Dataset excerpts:
********

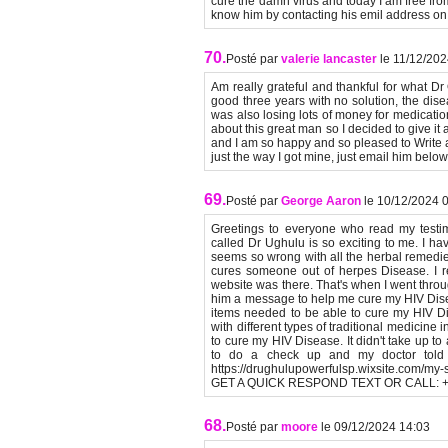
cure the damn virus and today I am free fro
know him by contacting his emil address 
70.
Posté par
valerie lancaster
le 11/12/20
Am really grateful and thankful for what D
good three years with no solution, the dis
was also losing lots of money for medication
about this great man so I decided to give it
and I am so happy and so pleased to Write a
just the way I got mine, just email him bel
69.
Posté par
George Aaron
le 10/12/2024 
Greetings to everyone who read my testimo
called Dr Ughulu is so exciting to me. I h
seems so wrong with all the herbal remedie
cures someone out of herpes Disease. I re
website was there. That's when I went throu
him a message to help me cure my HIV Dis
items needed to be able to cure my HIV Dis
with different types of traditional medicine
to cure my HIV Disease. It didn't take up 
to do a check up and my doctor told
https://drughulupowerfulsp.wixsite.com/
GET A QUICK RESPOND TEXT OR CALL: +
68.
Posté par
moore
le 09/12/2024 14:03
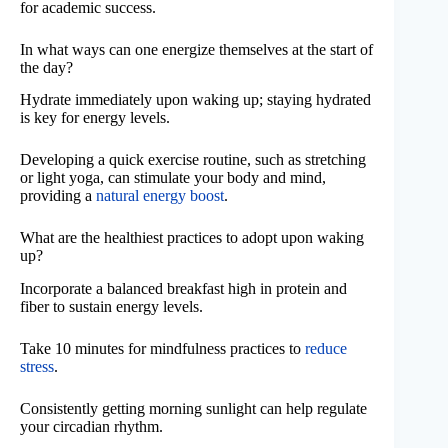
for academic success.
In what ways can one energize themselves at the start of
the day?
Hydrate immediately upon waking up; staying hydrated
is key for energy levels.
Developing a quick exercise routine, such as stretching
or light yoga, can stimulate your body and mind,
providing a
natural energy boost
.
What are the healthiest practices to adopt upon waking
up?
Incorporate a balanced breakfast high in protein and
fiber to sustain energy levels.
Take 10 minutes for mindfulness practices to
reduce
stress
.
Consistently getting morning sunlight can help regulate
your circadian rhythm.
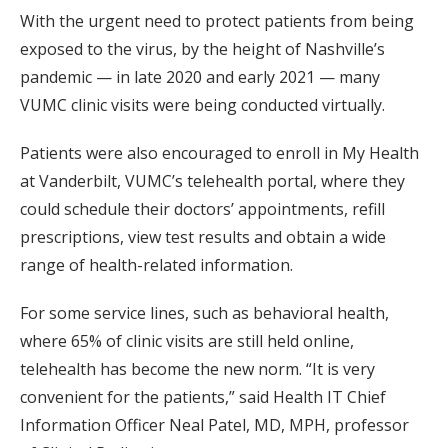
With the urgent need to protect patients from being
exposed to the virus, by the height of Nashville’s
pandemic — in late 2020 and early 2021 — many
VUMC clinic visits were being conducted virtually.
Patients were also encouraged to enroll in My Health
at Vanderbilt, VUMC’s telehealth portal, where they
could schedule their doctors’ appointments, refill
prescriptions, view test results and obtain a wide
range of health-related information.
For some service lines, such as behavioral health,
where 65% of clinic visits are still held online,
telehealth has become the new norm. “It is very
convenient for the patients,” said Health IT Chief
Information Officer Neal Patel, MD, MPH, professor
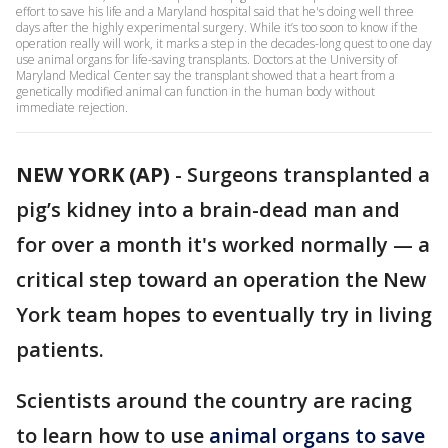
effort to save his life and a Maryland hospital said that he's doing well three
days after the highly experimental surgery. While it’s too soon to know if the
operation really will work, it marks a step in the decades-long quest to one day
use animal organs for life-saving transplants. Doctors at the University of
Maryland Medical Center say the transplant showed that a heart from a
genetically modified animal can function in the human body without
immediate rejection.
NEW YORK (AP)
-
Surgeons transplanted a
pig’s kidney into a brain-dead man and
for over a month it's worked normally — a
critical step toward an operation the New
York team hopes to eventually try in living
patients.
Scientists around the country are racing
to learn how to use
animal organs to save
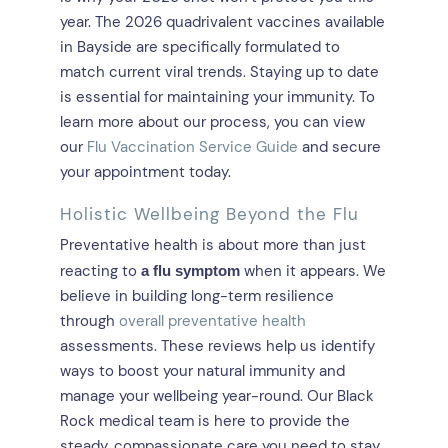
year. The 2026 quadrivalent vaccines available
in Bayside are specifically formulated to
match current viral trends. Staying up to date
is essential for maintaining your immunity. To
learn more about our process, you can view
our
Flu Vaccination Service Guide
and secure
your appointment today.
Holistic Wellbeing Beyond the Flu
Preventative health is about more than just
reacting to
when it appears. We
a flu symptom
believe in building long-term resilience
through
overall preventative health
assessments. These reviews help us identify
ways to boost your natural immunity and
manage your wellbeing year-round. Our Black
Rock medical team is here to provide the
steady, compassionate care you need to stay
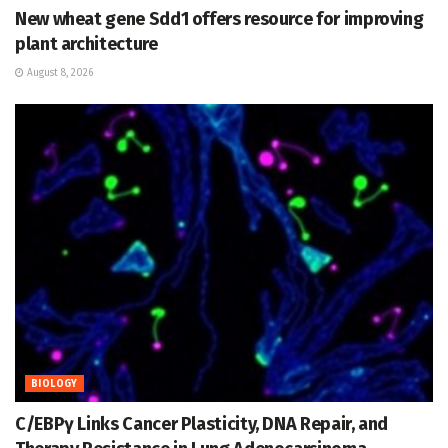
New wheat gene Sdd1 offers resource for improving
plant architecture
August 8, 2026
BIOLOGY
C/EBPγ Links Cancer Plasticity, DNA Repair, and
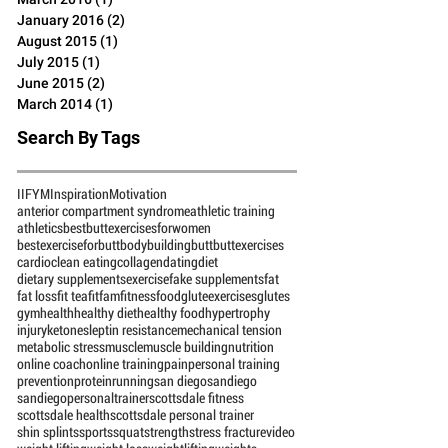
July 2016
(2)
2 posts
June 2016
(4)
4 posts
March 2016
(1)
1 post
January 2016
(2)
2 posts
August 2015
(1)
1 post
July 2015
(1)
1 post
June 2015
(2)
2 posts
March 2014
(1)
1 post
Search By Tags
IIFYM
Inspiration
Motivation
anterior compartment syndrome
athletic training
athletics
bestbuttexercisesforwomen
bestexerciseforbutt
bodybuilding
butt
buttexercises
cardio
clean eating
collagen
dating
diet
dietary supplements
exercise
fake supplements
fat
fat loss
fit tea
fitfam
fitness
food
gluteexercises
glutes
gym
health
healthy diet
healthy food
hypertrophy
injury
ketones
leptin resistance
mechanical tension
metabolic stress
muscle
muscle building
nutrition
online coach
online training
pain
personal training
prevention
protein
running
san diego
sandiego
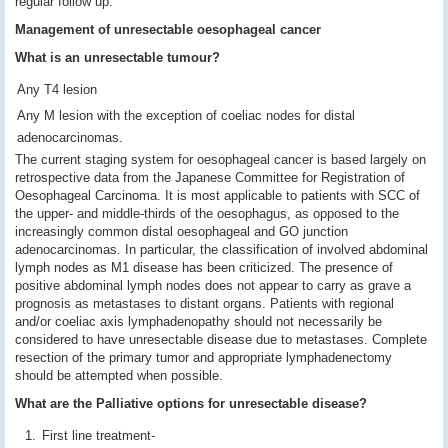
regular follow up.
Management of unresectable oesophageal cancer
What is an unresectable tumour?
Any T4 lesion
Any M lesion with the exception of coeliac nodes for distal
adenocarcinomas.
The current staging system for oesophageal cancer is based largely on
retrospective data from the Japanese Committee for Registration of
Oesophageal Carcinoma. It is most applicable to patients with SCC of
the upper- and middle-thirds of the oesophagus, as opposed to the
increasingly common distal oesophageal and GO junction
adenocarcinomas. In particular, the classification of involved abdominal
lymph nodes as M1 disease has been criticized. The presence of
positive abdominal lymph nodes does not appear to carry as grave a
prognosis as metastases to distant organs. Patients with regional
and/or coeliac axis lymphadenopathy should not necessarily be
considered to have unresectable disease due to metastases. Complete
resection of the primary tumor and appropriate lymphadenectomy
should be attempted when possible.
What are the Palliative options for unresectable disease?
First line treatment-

********

- [GOAL OF THE EXERCISE]: In the entries above, find the line containing "year. The 2026" and the line containing "August 8, 2026", then copy both and every line between them exactly, without any picture.

- [ANSWER]:
year. The 2026 quadrivalent vaccines available
in Bayside are specifically formulated to
match current viral trends. Staying up to date
is essential for maintaining your immunity. To
learn more about our process, you can view
our
Flu Vaccination Service Guide
and secure
your appointment today.
Holistic Wellbeing Beyond the Flu
Preventative health is about more than just
reacting to
when it appears. We
a flu symptom
believe in building long-term resilience
through
overall preventative health
assessments. These reviews help us identify
ways to boost your natural immunity and
manage your wellbeing year-round. Our Black
Rock medical team is here to provide the
steady, compassionate care you need to stay
New wheat gene Sdd1 offers resource for improving
plant architecture
August 8, 2026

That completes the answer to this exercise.